The researchers then analyzed computer-based simulations showing the effect of mutants with heterozygote disadvantage on two populations of equal size, which, as in nature, are subject to statistical fluctuations. In doing so, they paid particular attention to the gene flow arising from the mobility of the individuals. At times, such a mutation can survive in a stable state in a population. However, this only happens if the migration rate is less than 5 percent. “Our calculations have also shown that mutants are best released into both populations even if the goal is to establish the new genetic variant in only one of them in the long term. If, for example, 75 percent of transgenic animals are distributed to the target population and the remaining 25 percent to a neighbouring population, the transgenic individuals may find it easier to gain traction on a long-term basis in the target population,” explains Philipp Altrock from the Max Planck Institute for Evolutionary Biology.

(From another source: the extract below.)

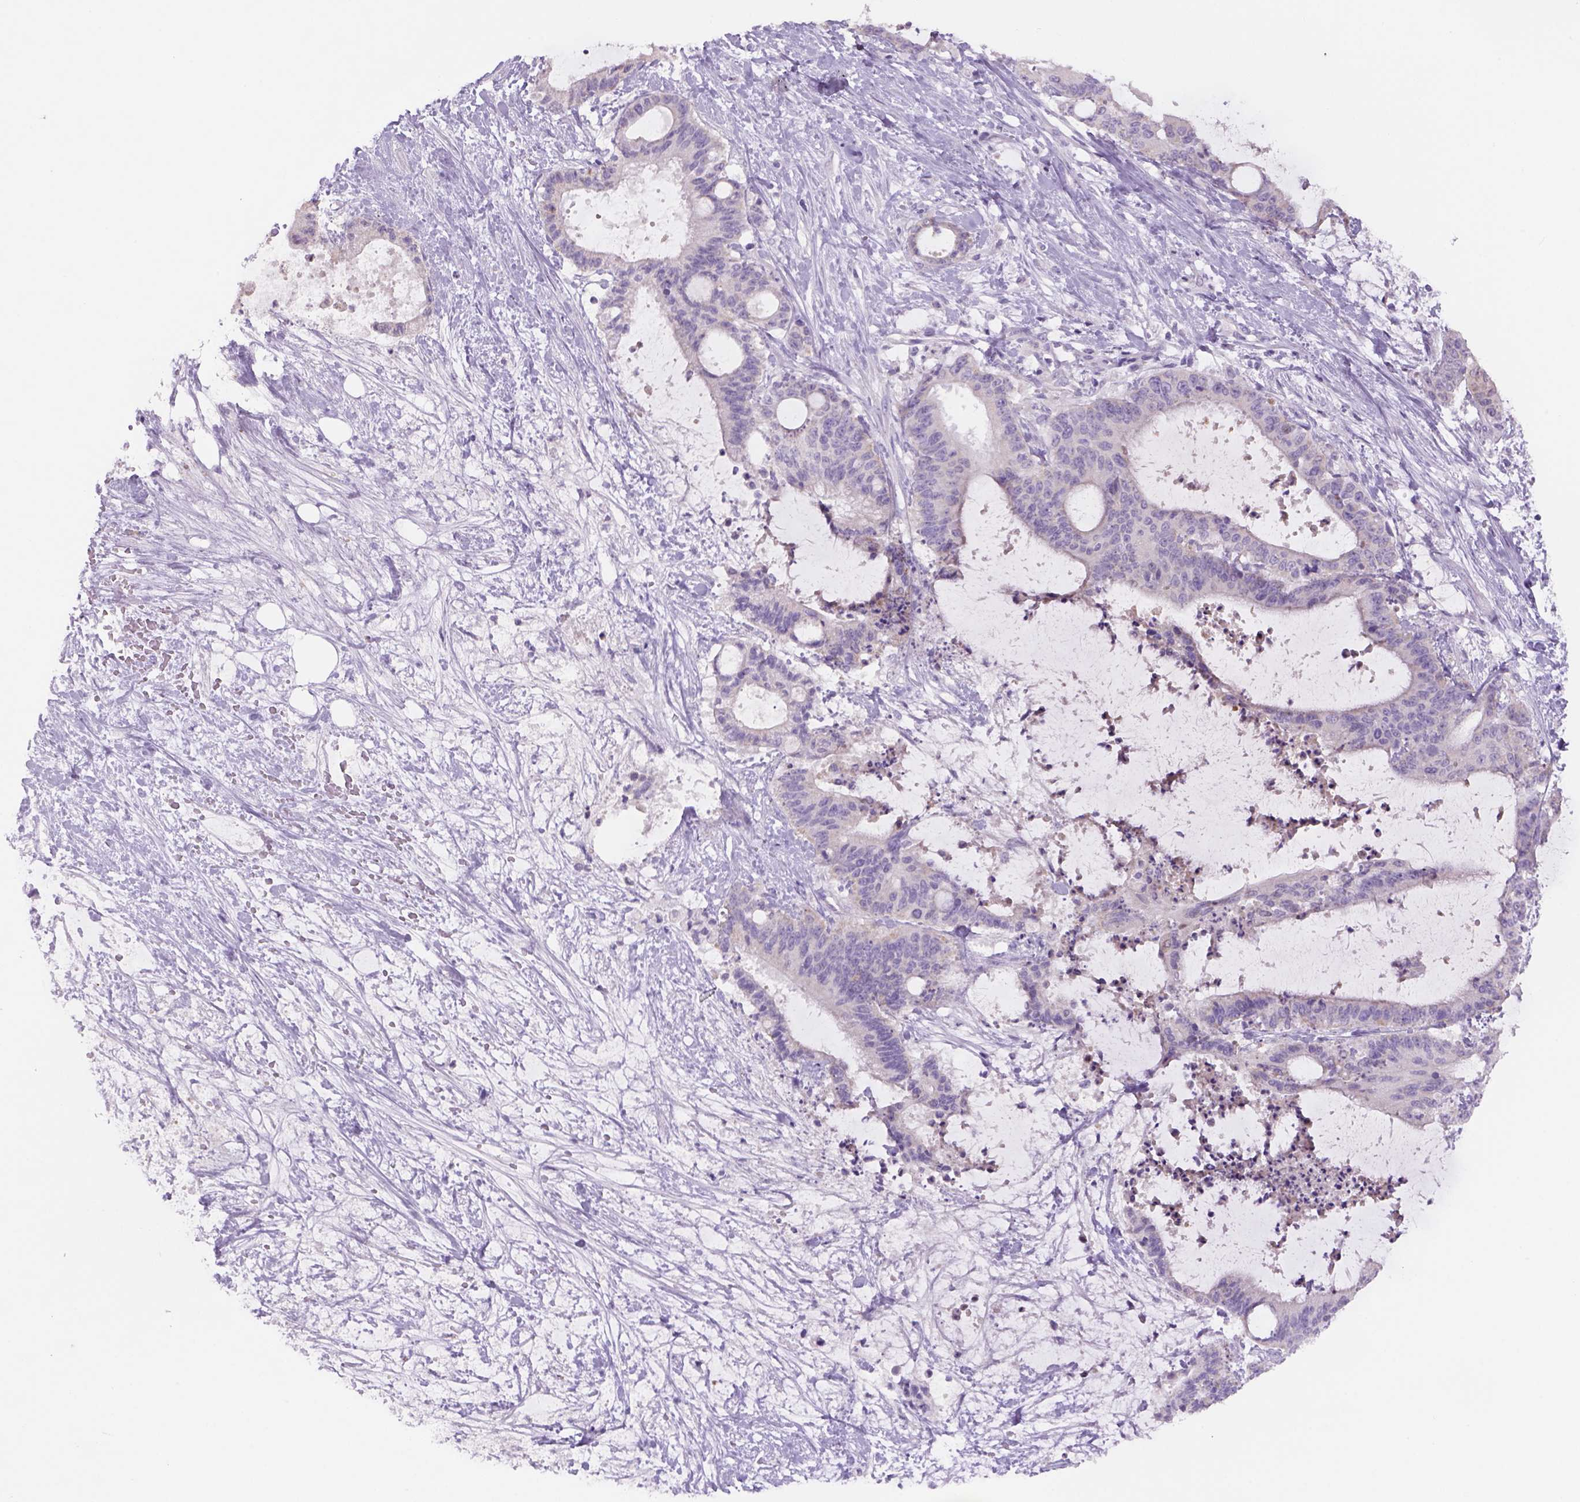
{"staining": {"intensity": "negative", "quantity": "none", "location": "none"}, "tissue": "liver cancer", "cell_type": "Tumor cells", "image_type": "cancer", "snomed": [{"axis": "morphology", "description": "Cholangiocarcinoma"}, {"axis": "topography", "description": "Liver"}], "caption": "A histopathology image of cholangiocarcinoma (liver) stained for a protein reveals no brown staining in tumor cells.", "gene": "ADGRV1", "patient": {"sex": "female", "age": 73}}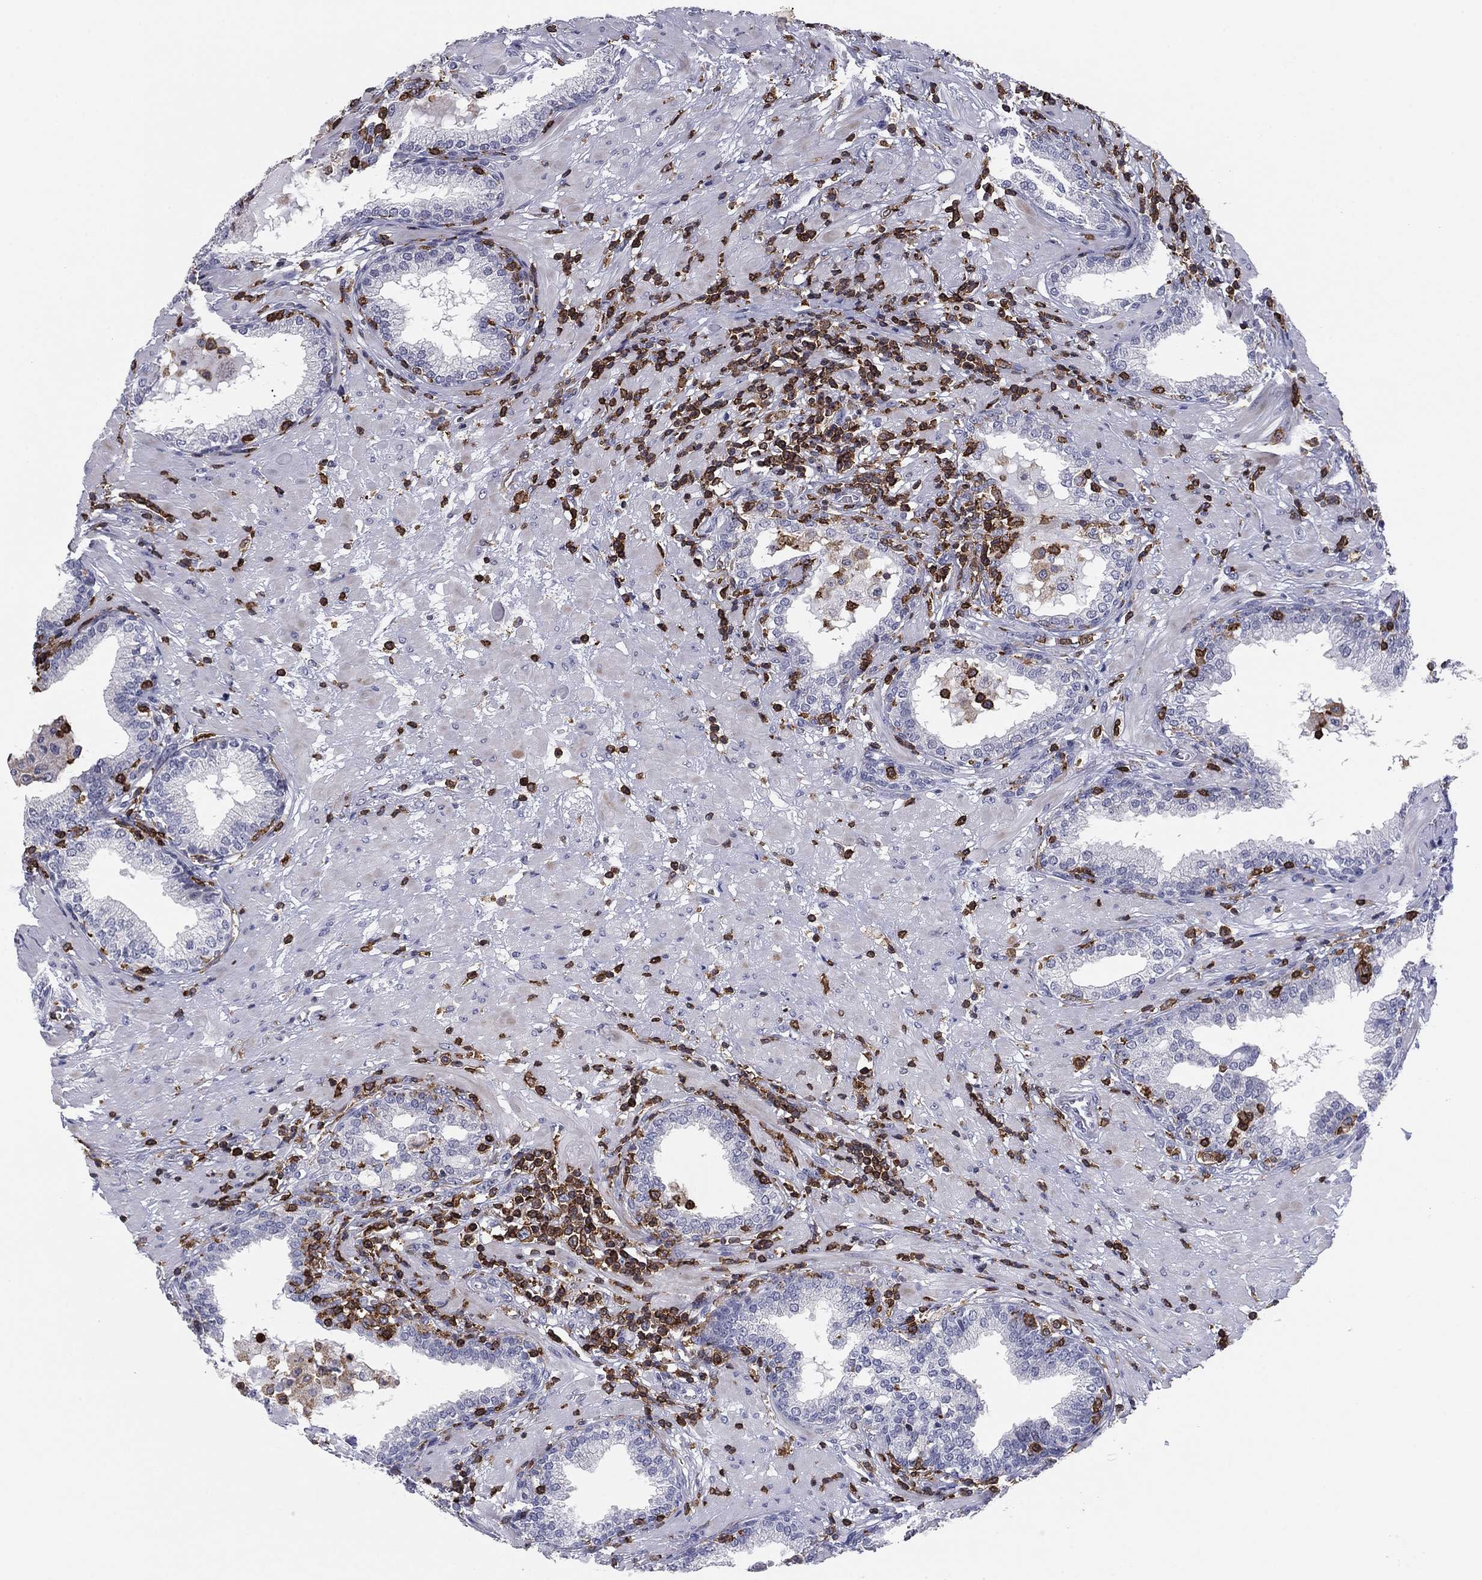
{"staining": {"intensity": "negative", "quantity": "none", "location": "none"}, "tissue": "prostate", "cell_type": "Glandular cells", "image_type": "normal", "snomed": [{"axis": "morphology", "description": "Normal tissue, NOS"}, {"axis": "topography", "description": "Prostate"}], "caption": "Glandular cells show no significant protein positivity in unremarkable prostate. (DAB immunohistochemistry (IHC) visualized using brightfield microscopy, high magnification).", "gene": "ARHGAP27", "patient": {"sex": "male", "age": 64}}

Scientists in the USA, Brazil, Malaysia and the Cayman Islands have been conducting field experiments on the use of genetically modified animals for several years. These include, for example, experiments involving genetically modified mosquitoes, to protect against infectious diseases such as malaria or dengue fever, and transgenic plant pests. Similar experiments are planned in another nine countries. To date, the males from various insect species, which are generally infertile, are released. In this way, the effective size of the wild population is limited. “One of the disadvantages of this method is that it needs to be repeated very frequently as the transgenic animals cannot reproduce,” says Arne Traulsen from the Max Planck Institute in Plön. In addition, in the case of mosquitoes, a few parent individuals can already have a large share of the next generation.
In contrast, mutants with heterozygote disadvantage can survive for many generations. Resistance genes linked to such mutants would therefore be more efficient. The safety aspect also increases, as proliferation across a target population is very unlikely. “Nevertheless, the fitness of the transgenic animals, the population sizes, and the migration rates must be known. These factors can most likely be determined for release experiments on maritime islands,” says Arne Traulsen.